Of course, most people don’t want to have a full-on PC in every room, which makes the Media Center Extender such a seemingly attractive solution. With the lack of standalone devices, many Media Center enthusiasts have turned to Xbox 360s to keep their media portable — a hot, power-hungry  solution when all you want to do is stream your media around your house. Enter Ceton’s Echo — a compact, sleek solution that blends in with your existing equipment, or can easily be tucked out of sight behind your TV or other gear.

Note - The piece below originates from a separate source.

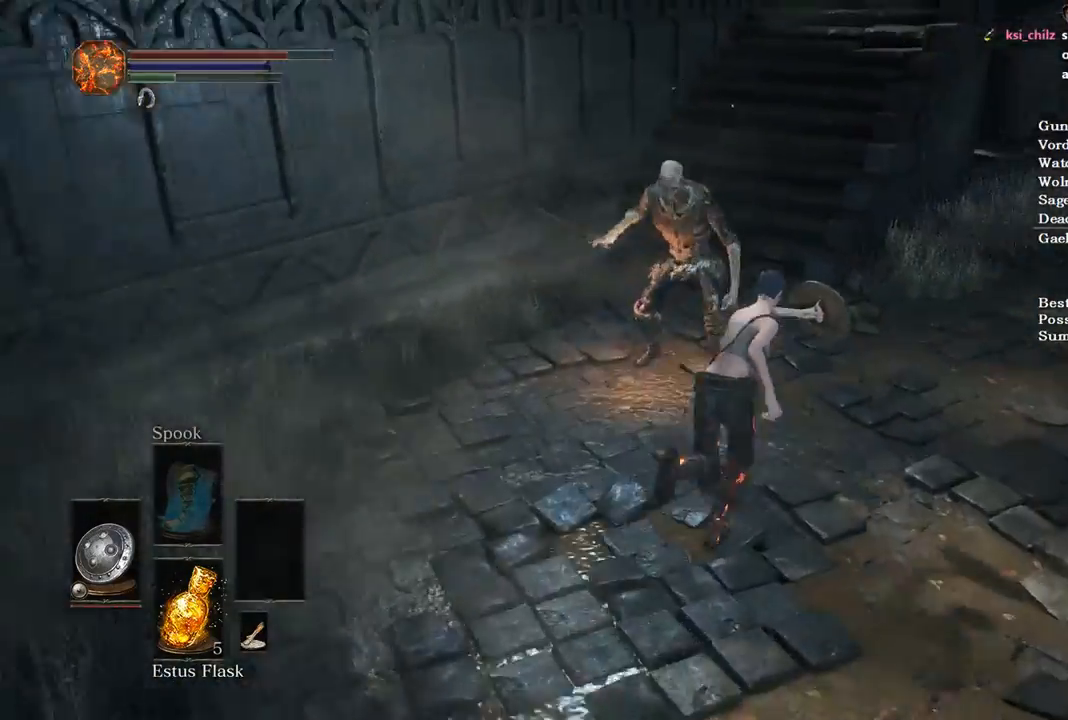
{"buttons": ["B", "L1"], "left_stick": "up", "right_stick": "down", "events": [[167, "left_stick", "up"]]}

The first thing you’ll notice about the Echo, despite its size, is that the device lacks proper setup documentation in the box. Far from being plug-and-play, the Echo requires a plug-in to be installed into Windows Media Center to function, which the company doesn’t do a very good job of telling you. Without it, video is squished and oddly zoomed, and it’s almost impossible to use in any way. Once you install the plugin, and force 1080p output (assuming this is appropriate for your display), all of these problems iron out, and it behaves the way one would expect. Wi-Fi is not supported by the Echo, so be prepared to either have it in the same room as your router, get an Ethernet-to-wireless adapter, or invest in a powerline networking kit to get up and running.

So, yeah, needless to say, Ceton’s WMC Extender isn’t the easiest of devices to install and set up, but after a few hours of swapping out cables, switching inputs, and finally resorting to reading the support site, I was ready to actually begin using the Echo.

With the Echo — as with other Media Center Extenders — you get almost exactly the same experience you would if you had a home-theater PC attached directly to your TV, at least with actual streaming media. Of course, streaming of protected content like DVDs or Blu-ray discs doesn’t work, but all of your media and recordings that are native to the program are yours for the consuming. You can customize the interface by hiding the sections you’re not interested in — sports for example — and designate a starting row, or even push directly to live TV if you desire. Responsiveness is great for an extender: a slight, but noticeable increase increase over the Xbox 360 I was using previously. Video loads quickly, and bumping through commercials on recorded TV is about as smooth as can be expected.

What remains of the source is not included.